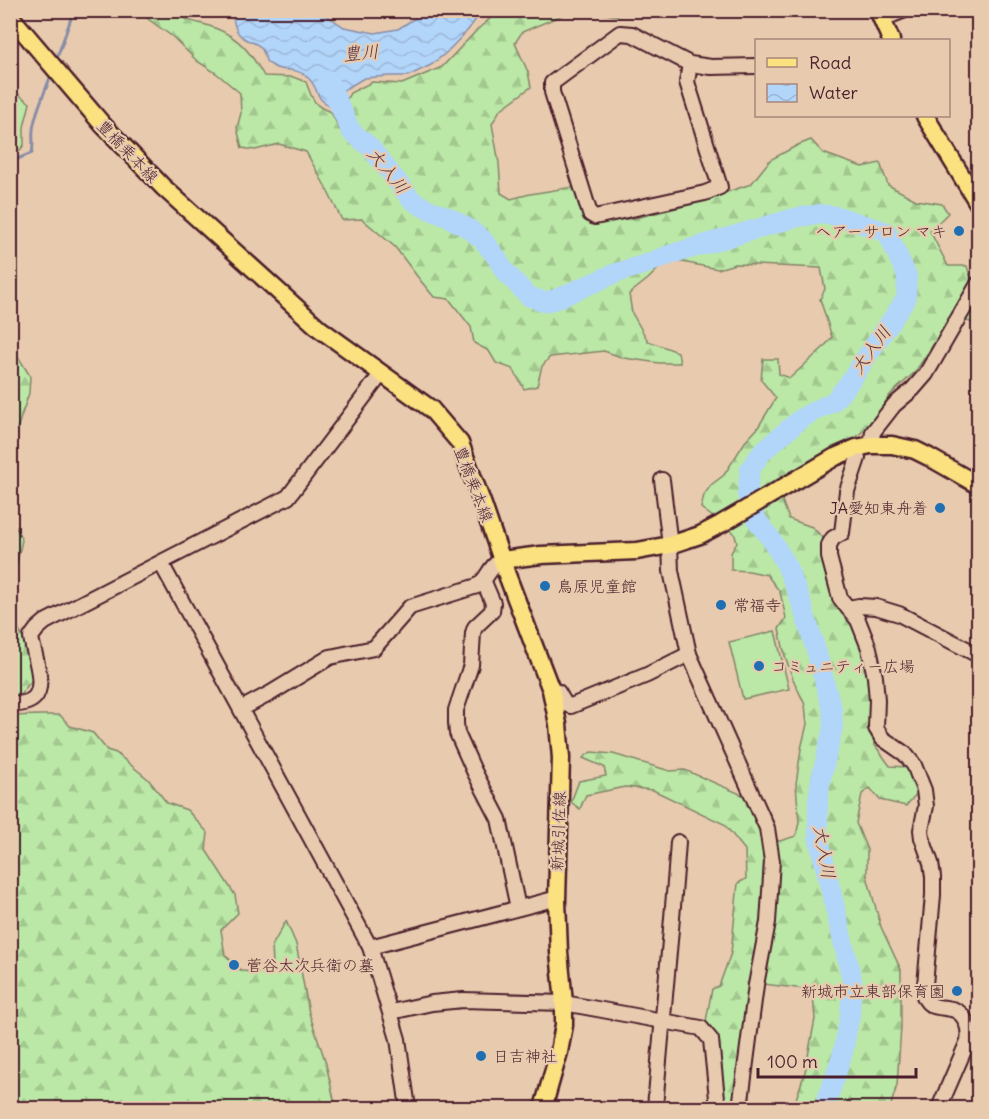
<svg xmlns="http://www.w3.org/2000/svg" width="989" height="1119" font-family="Delius,'Klee One',sans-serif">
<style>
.forest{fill:url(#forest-firs);stroke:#828468;stroke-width:1.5}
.park{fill:#bbe8a6;stroke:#828468;stroke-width:1.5}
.water{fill:url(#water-waves);stroke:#888ca7;stroke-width:1.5}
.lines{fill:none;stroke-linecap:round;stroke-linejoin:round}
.stream{stroke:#888ca7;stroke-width:3}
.river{stroke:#b2d5fa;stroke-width:20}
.minor-casing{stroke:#4a1f2b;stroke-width:18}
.major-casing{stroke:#4a1f2b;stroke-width:21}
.minor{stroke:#e8cbaf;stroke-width:14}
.major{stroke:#fbe180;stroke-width:16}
.poi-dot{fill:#1f6fb2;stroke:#e8cbaf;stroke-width:2}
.labels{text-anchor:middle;stroke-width:4.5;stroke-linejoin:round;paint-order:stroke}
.street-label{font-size:16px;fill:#4a1f2b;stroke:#e8cbaf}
.poi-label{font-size:16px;fill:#4a1f2b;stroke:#e8cbaf;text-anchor:start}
.water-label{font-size:18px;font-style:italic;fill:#543140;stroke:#e8cbaf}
</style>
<defs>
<pattern id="forest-firs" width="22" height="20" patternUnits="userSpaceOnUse" patternTransform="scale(1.5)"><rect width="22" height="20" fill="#bbe8a6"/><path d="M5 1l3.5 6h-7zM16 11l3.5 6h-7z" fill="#a2c78f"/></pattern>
<pattern id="water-waves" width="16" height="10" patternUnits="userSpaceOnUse" patternTransform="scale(1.5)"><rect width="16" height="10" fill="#b2d5fa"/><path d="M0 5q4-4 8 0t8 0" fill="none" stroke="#9bb6d6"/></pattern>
</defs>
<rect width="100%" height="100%" fill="#e8cbaf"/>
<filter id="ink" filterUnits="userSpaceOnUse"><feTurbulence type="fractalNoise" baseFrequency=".0167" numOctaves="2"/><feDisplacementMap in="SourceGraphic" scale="12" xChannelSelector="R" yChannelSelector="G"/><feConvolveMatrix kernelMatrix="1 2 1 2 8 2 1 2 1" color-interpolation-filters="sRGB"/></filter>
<g filter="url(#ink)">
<g class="forest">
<path d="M137,11h35c13,11 28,11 43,17 25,10 36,25 49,48l29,1 13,5c6,16 7,24 25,30l9,18 12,-11 -7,-16 5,-10 22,-11 30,2 40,-17 36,-38 21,-18h122l-4,5 -22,-4 -23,-1 -50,21 -7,11 13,29 3,15 -31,23 -8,14 7,39 2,30 10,6 19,-5 43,-7 9,24 13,12 41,-5 52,-13 63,-21 19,-24 28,-15 13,-5 12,13 39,14 18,-4 8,22 28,15 26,4 6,9 -18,18 18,35h19l5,16 6,8v34l-26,-7 -37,55 -25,23 -18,28 -18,16 -79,43 14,37 23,8 11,11v19l42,87 10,54 -3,29 2,17 16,22 17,1 12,24 -13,15 -26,-6 -10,-12 -8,6 -6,29 11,27v26l14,51 20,43v57l-4,58 -7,23h-97l12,-36 10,-53 -2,-24 -8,-6 -42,-5 -15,7 -5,30 -1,28 -7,59h-12c-2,-28 0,-62 -17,-87l6,-32 7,-3 12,-33 7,-70 8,-4 -1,-29 -21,-26 -71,-34 -28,-3 -39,8 -6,14 -9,-7 8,-21 27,-5 -2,-9 -21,-9 8,-6 22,2 57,17 15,-1 60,26 21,42 14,3 16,-5 3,-14 -3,-38 5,-35 6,-25 -2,-19 -12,-26 -8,-23 -6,-27 7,-11 -6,-26 -13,-17 -18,-4 -18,-1v-17l6,-11 -3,-9 -33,-25 3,-13 7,-10 13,-10 21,-33 12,-13 19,-31 -15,-18 2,-21h15l1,15 11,4 34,-31 8,-10 -12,-38 5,-10 -4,-21 -86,-4 -17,5 -41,-8 -14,3 -15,15 -19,15 3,19 16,28 30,11 2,11h-21l-35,-5 -20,-7 -54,6 -8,9 -5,20 -13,3 -11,-20 -17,-6 -7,-12 -15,-8 -3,-16 -22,-28 -15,-2 -14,-17 -25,-33 -33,-28 -20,1 -18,-36 -18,-32 -27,-8 -24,6 -13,-2 -5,-20 4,-15 -1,-20 -24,-20 -19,-12 -24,-24z"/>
<path d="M11,345l19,31 -1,17 -13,39 -2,47 -3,9z"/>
<path d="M11,517l11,23 -6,27 -5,9z"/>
<path d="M10,615c14,20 20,41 22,65l-12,15 -9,-1z"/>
<path d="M41,715h19l10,11 23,7 14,17 9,3 32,26 19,24 20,7 21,23 -2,17 29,45 3,18 -17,17 4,25 17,16 22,2 9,-9 -1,-18 14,-25 10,23 13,69 16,47 11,48h-325v-392z"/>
</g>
<g class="park">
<path d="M10,88l20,15 -6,24v18l-4,5 -9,3z"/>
<path d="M775,631l14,58 -46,10 -14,-57z"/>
</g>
<path class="water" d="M232,11h88l24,16 31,6 23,-4 28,-18h56l-14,19 -21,22 -16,13 -23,11h-18l-26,2 -22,13 -1,10 -7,6c-23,-8 -12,-18 -28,-31 -11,-9 -23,-4 -32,-9 -3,-2 -6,-4 -8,-6 -5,-24 -15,-14 -27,-27 -5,-5 -6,-16 -7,-23z"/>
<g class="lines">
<g class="stream">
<path d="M58,55l16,-45"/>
<path d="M10,162l22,-9c2,-8 0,-15 1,-23 2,-19 12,-37 18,-55"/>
</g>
<path class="river" d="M328,80l23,51 19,16 41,52 12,8 27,11 19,11 13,10 15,19 6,11 25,27 17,6 11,-3 60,-26 27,-8 29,-11 122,-36 25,-4 18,2 50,16 20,44 -1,23 -60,88 -13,15 -17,8 -14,8 -39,33 -13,18 -3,26 9,24 15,20 14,23 15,37 16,51 16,60 1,17 -12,52 -3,21v36l34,144 -2,35 -7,37 -12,37 -8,19"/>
<defs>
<g id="minor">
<path d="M882,19l23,-9"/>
<path d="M690,64l-3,18 33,105 -15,6 -110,24 -5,-3 -38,-122v-9l68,-50 12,1 58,30 21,3 45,-1"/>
<path d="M871,445l2,-13 21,-27 19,-16 13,-15 52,-90"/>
<path d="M856,448l2,10 -11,33 -5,42 -9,5 -4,7v12l11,41 8,10 11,-2 17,1 23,7 79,41"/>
<path d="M662,480l8,65 1,26 18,83 78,174 5,33 -4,61 -12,63 -16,123"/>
<path d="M161,563l209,384 28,92 10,69"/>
<path d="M484,582l9,21 -1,8 -17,16 -2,6 -2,32 -15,45v13l1,10 17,38 25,48 19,89"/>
<path d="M848,608l10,12 11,28 6,29 2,23 -1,28 6,10 23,16 9,11 10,25 2,16 -5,24 1,8 9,25 2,14v18l-9,101c8,21 32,2 42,26 3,7 3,13 2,19l-29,67"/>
<path d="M551,690l7,2 7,12 6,2 76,-31 42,-21"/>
<path d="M10,705c8,-1 18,-1 24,-7 13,-13 -1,-45 -3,-61l6,-8 8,-7 243,-125 94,-124"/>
<path d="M241,709l30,-16 59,-36 44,-9 36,-41 67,-21c11,-6 12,-21 25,-26"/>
<path d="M370,947l180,-47h7"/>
<path d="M391,1012l41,-9 31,-3 101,3 137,25 10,12 7,68"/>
<path d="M655,1108c7,-88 17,-177 23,-266"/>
</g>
<g id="major">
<path d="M878,10l13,30"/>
<path d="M10,16l93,109 60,62 157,142 111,80 29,34 23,62 24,70 44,115 7,34 3,34 -4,142 2,52 5,51v22l-5,27 -16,56"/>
<path d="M925,116l53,87"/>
<path d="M502,560l39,-5 96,-4 33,-6 30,-10 21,-11 114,-67 21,-9 15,-3h21l23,5 14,7 49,28"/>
</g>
</defs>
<use href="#minor" class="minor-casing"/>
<use href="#major" class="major-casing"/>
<use href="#minor" class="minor"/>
<use href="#major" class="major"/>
</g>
</g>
<g class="poi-dot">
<circle cx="959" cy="231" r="6"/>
<circle cx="940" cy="508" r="6"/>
<circle cx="545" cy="586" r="6"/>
<circle cx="721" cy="605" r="6"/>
<circle cx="759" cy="666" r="6"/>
<circle cx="234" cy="965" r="6"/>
<circle cx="957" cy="991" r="6"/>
<circle cx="481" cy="1056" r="6"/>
</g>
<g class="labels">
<g class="street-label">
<text transform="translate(128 151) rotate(46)" y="6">豊橋乗本線</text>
<text transform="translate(474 484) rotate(69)" y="6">豊橋乗本線</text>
<text transform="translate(558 831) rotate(-88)" y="6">新城引佐線</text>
</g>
<g class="poi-label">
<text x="947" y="237" text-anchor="end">ヘアーサロン マキ</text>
<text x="928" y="514" text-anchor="end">JA愛知東舟着</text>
<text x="557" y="592">鳥原児童館</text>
<text x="733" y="611">常福寺</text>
<text x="771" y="672">コミュニティー広場</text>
<text x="246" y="971">菅谷太次兵衛の墓</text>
<text x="945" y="997" text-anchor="end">新城市立東部保育園</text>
<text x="493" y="1062">日吉神社</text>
</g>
<g class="water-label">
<text transform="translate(361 53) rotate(-5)" y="6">豊川</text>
<text transform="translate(388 171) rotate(51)" y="6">大入川</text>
<text transform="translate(871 350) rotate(-54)" y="6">大入川</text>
<text transform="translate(824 852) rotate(80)" y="6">大入川</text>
</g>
</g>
<rect width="989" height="1119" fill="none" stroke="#e8cbaf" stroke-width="36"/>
<rect x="18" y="18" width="953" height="1083" fill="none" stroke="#4a1f2b" stroke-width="2" filter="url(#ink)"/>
<rect x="755" y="39" width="195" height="78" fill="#e8cbaf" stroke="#a9867a" stroke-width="1.5"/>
<rect x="767" y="58" width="30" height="9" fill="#fbe180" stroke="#a9867a" stroke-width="1.5"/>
<text x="809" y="69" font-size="18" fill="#4a1f2b">Road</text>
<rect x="767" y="84" width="30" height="18" fill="url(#water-waves)" stroke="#a9867a" stroke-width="1.5"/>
<text x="809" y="99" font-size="18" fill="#4a1f2b">Water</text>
<path d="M758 1068v9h158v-9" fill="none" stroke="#4a1f2b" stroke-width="3"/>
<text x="767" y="1068" font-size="18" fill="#4a1f2b" stroke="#e8cbaf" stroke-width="4.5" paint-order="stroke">100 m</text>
</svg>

★ ★ ★

#### What is being asked:
When a line in the listing above holds the word "labels", copy it.

#### Solution to this problem:
.labels{text-anchor:middle;stroke-width:4.5;stroke-linejoin:round;paint-order:stroke}
<g class="labels">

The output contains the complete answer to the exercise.